== REQUIRED WORK ==
Carry on the passage about the thinking-classroom study of grade 12 students and inverse functions, picking up right after its last sentence.

== SOURCE EXTRACT ==
^^^^^^^^^^^^^^^^

Vertical non-permanent surfaces One of the most enduring institutional norms that exists in mathematics classrooms is students sitting at their desks (or tables) and writing in their notebooks. This turned out to be the workspace least conducive to thinking. What emerged as optimal from Liljedahl’s research (2020) was to have the students standing and working on vertical non-permanent surfaces (VNPS) such as whiteboards, blackboards, or windows. It did not matter what the surface was, as long as it was vertical and erasable (non-permanent). The fact that it was non-permanent promoted more risk-taking and the fact that it was vertical prevented students from disengaging. Taken together, having students work, in their random groups, on VNPS had a massive impact on transforming previously passive learning spaces into active thinking spaces where students think, and keep thinking, for upwards of 60 min.

This last practice (VNPS) is the specific practice that Koichu (2018) identified as allowing thinking classrooms to be a choice-affluent environment.

In such a classroom, students are given time to solve mathematical problems in a small group while standing and writing on the vertical surfaces instead of sitting and writing in their notebooks. Accordingly, students all have access not only to the content of the whiteboard of their own small groups but can also see what is written on the other groups’ whiteboards. (p. 320).

Liljedahl (2014) also argues that the frequent randomization of groups creates a porous boundary between groups, across which ideas are more likely to flow. The visible nature of the vertical whiteboard coupled with the close and fluid interactions of the students affords the potential for ideas, hunches, queries and representations to move freely through the room. In a thinking classroom, students are noisily exchanging ideas within groups and between groups, conjectures and diagrams evolve on the whiteboards around the room and shouts of joy can be heard as progress is made. Thinking classrooms are choice-affluent environments.

2.2 Participants

The data for the study presented here comes from a series of video recordings of grade 12 (ages 16–18) students working through curricular problems in a thinking classroom at a high school in western Canada. The course they are enrolled in is Pre-Calculus 12 which is in the academic pathway of mathematics, meaning that most students are planning on continuing their studies at a post-secondary institution (tertiary) upon graduation from high school. Most students in this class are enrolled in Calculus 12 and taking this course concurrently, some students are in their grade 11 year and planning on taking Calculus 12 in their following year, and a small number of students have no plans of taking Calculus 12 in high school. There are also a small group of international students in these classes. In this school district, international students are invited to participate in a Canadian high school experience for a half-year or a full-year. These International students come with a variety of English language competency.

2.3 The activity

The task that they have been asked to work on is the following:

Sketch f(x) = x² − 2 and its inverse. Restrict the domain of f(x) so the inverse is a function.

Students in this cohort have plenty of experience with quadratic functions. Inverse functions were introduced in the previous class, but this lesson is the first time students are faced with contemplating the domain of a function and how the domain relates to the inverse. In the previous lesson, students were finding inverses of linear functions both algebraically and graphically. Students understand the inverse of a function, f(x), as a new function that recovers the input when provided the output. This is achieved algebraically by replacing the input variable, x, with the output variable, y, and vice versa. The graph of an inverse is achieved in a similar approach: the x-coordinate is switched with the y-coordinate, thus switching the role of the input variable with the output variable. In this lesson, students are now, for the first time, being faced with the prospect of the inverse not retaining the characteristics necessary to be considered a function.

^^^^^^^^^^^^^^^^

== DATASET EXTRACT ==
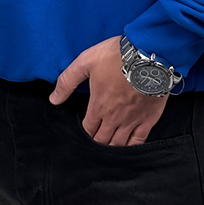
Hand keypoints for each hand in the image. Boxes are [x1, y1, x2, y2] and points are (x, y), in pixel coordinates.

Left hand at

^^^^^^^^^^^^^^^^

== RESPONSE TO THIS TASK ==
In short, this task is brand new to the students. They have some resources available to them in the context of some prior experiences with inverse and domain. But the combination of these two topics is novel and as such meets the definition of a problem solving task (Resnick and Glaser 1976) and a thinking task (Liljedahl 2020).

2.4 Method

Because we were trying to get a sense of how resources were related to shifts of attention within the choice-affluent problem solving environment of thinking classrooms, we chose to capture video data of several groups of students working on vertical whiteboards in close proximity to each other. Because shifts of attention within the thinking classroom can include intra- and inter-group interactions, we set our unit of analysis at the scale of when students are looking, where they are looking, and who they are dialoguing with.

The video clips being analyzed for this article each captures two adjacent groups of students as they work through the aforementioned task to restrict the domain of a quadratic function so that the inverse is still a function (see Fig. 1). Group size in this class is mostly three students; however, in some instances a group is made up of two students.

Fig. 1

Students A, C, D, E and F engaged in a task at the whiteboards

These data were then transcribed into a gaze-dialogue transcript that showed where a student was looking and who they were talking to. This form of transcription was inspired by Liljedahl and Andrà (2014) who added gaze arrows to interactive flowchart transcription (Ryve 2006; Sfard and Kieran 2001) as a way of documenting what and who students are attending to. The gaze-dialogue transcript is recorded in seven columns (see Fig. 2)—one for each participant lettered A through F representing each student in order from left to right and a center column intended to divide the two groups. The center column is also used for the teacher if and when the teacher interacted with either of the groups. For the sake of the analysis, group 1 will refer to students A, B and C, and group 2 will refer to students D, E and F. In each of these columns a small description is written describing what each participant is attending to within the current interval and an asterisk is used to indicate who is currently holding the whiteboard pen (there is only one pen per group). Solid arrows ( →) are used to indicate a directed conversation among participants. A solid arrow with a point on one end ( →) represents a student speaking to another student and a solid arrow with points on both ends ( ↔) shows when both students are speaking to each other. For example, in Fig. 2, one can see that student C is speaking directly to student A while writing an equation with the whiteboard pen. In the other group, students D and E are participating in a conversation and student F also speaks directly to student E.

Fig. 2

Excerpt from a gaze-dialogue transcript

Gazes are represented by dashed arrows (⤏) to encode every time a participant is attending to something outside of their group. If the dashed arrow is pointed into the center column, this indicates an individual looking at the board of the other group within the video. If the dashed arrow is pointed to either side of the table, this indicates an individual attending to a whiteboard that is not captured within the video frame as there are eight other groups working at eight other whiteboards around the room. So, for example, in Fig. 2, students D and E are attending to something written on another group’s whiteboard that is not within the viewing window.

To capture shifts in attention the transcript breaks each recording into equal intervals. After some experimentation with multiple transcriptions across a variety of interval lengths, 10 s was chosen for the interval length. We found that when the interval was shorter, there were many intervals with little to no observable dialogue or shifts of attention. When the interval was longer, we found that too much transpired within the interval to effectively document within the gaze-dialogue transcript.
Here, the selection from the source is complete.